Patients treated with the combination therapy also demonstrated longer median time to progressive disease (16.2 vs. 10.9 months; HR = 0.66; 95% CI, 0.47-0.93) and median duration of response (15.4 vs. 11.3 months; HR = 0.74; 95% CI, 0.5-1.08).
Tumor response rates did not differ among groups. In addition, OS data were immature at the time of the analysis.
The most common drug-related adverse events in the gefitinib-plus-pemetrexed arm included diarrhea (44%), increased AST (41%) and ALT (38%), and dermatitis acneiform (38%). The most common toxicities in the gefitinib-alone arm included diarrhea (48%), dermatitis acneiform (43%) and dry skin (35%).
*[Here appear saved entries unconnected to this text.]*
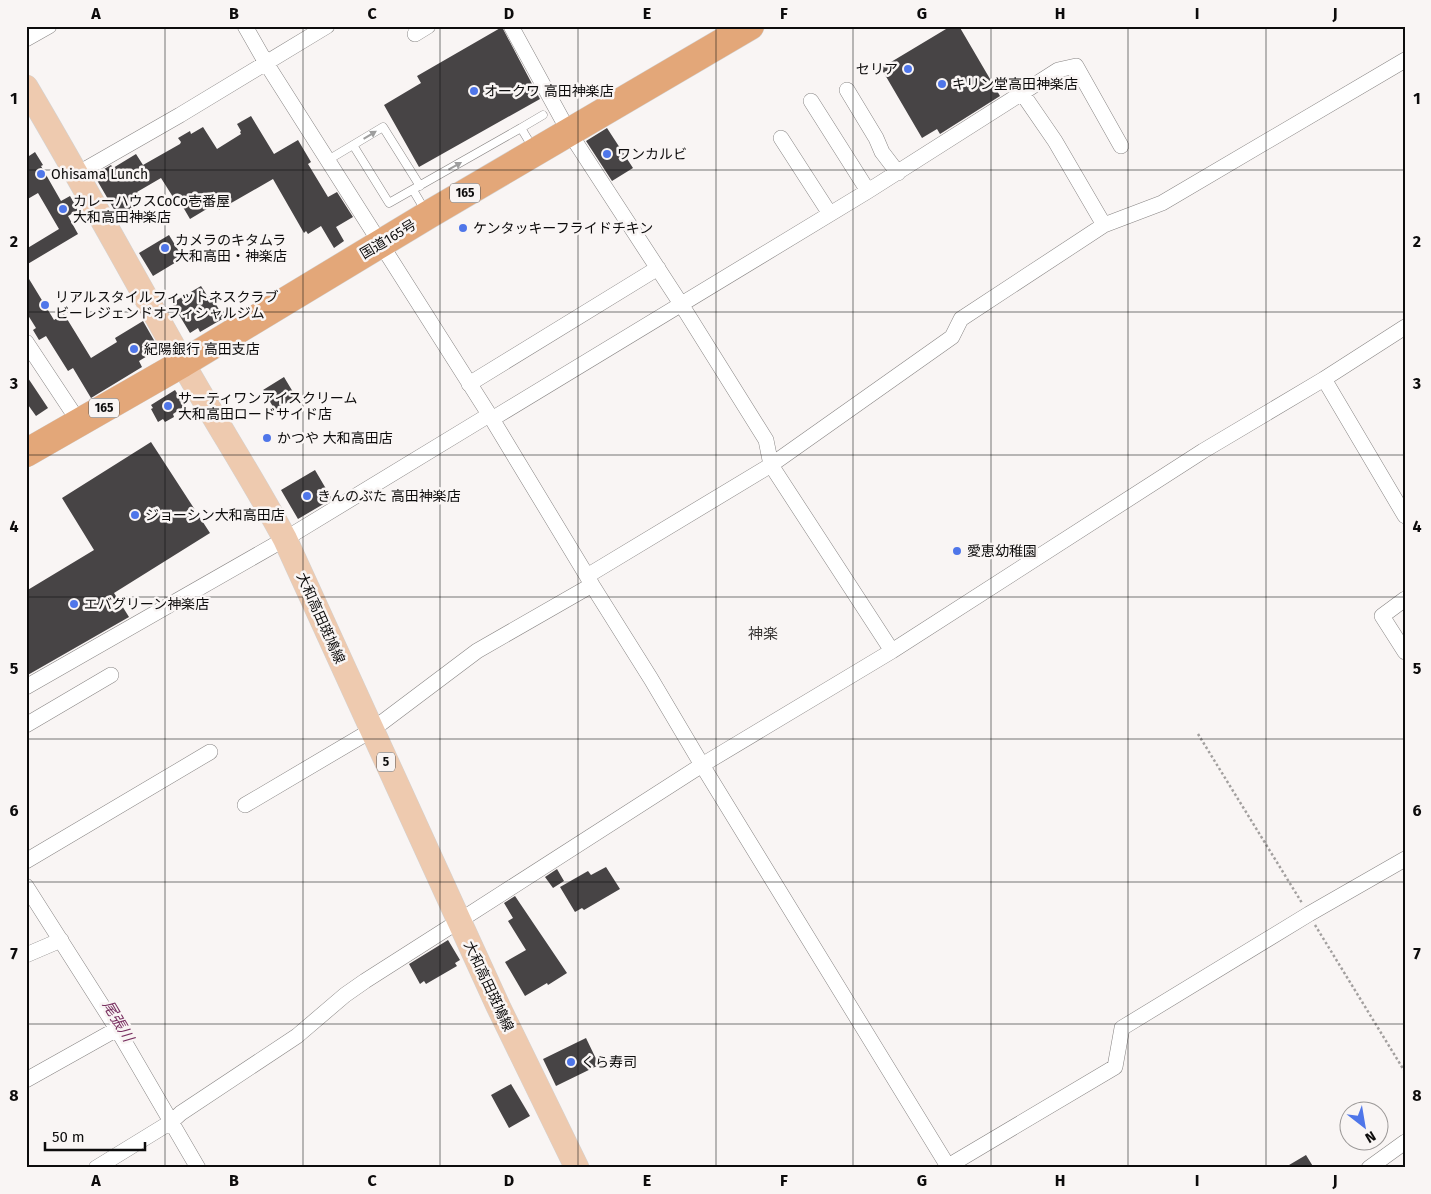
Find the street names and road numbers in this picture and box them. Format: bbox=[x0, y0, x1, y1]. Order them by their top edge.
road number: 165 bbox=[450, 184, 480, 202]
street label: 国道165号 bbox=[357, 216, 419, 263]
road number: 165 bbox=[89, 398, 119, 418]
street label: 大和高田斑鳩線 bbox=[293, 570, 348, 666]
road number: 5 bbox=[377, 752, 395, 772]
street label: 大和高田斑鳩線 bbox=[460, 938, 517, 1034]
A significantly greater proportion of patients in the combination arm experienced at least one treatment-related grade 3 or grade 4 adverse event (42% vs. 19%; P = .001).
In total, 33% the combination therapy arm and 15% of the monotherapy experienced gefitinib interruption as a result from adverse events, and 43% of patients required pemetrexed dose delay. However, the “modest increase in toxicity was clinically manageable,” Yang and colleagues wrote.
“If the combination of pemetrexed plus EGFR TKI is used in the first-line setting, platinum-based therapies may still be used after progression,” they added. “The combination of pemetrexed and an EGFR TKI may be a new treatment option for patients with EGFR mutation–positive nonsquamous NSCLC that could improve clinical outcomes compared with the current standard of care.” – by Kristie L. Kahl
Disclosure: Cheng reports no relevant financial disclosures. Please see the full study for a list of all other researchers’ relevant financial disclosures.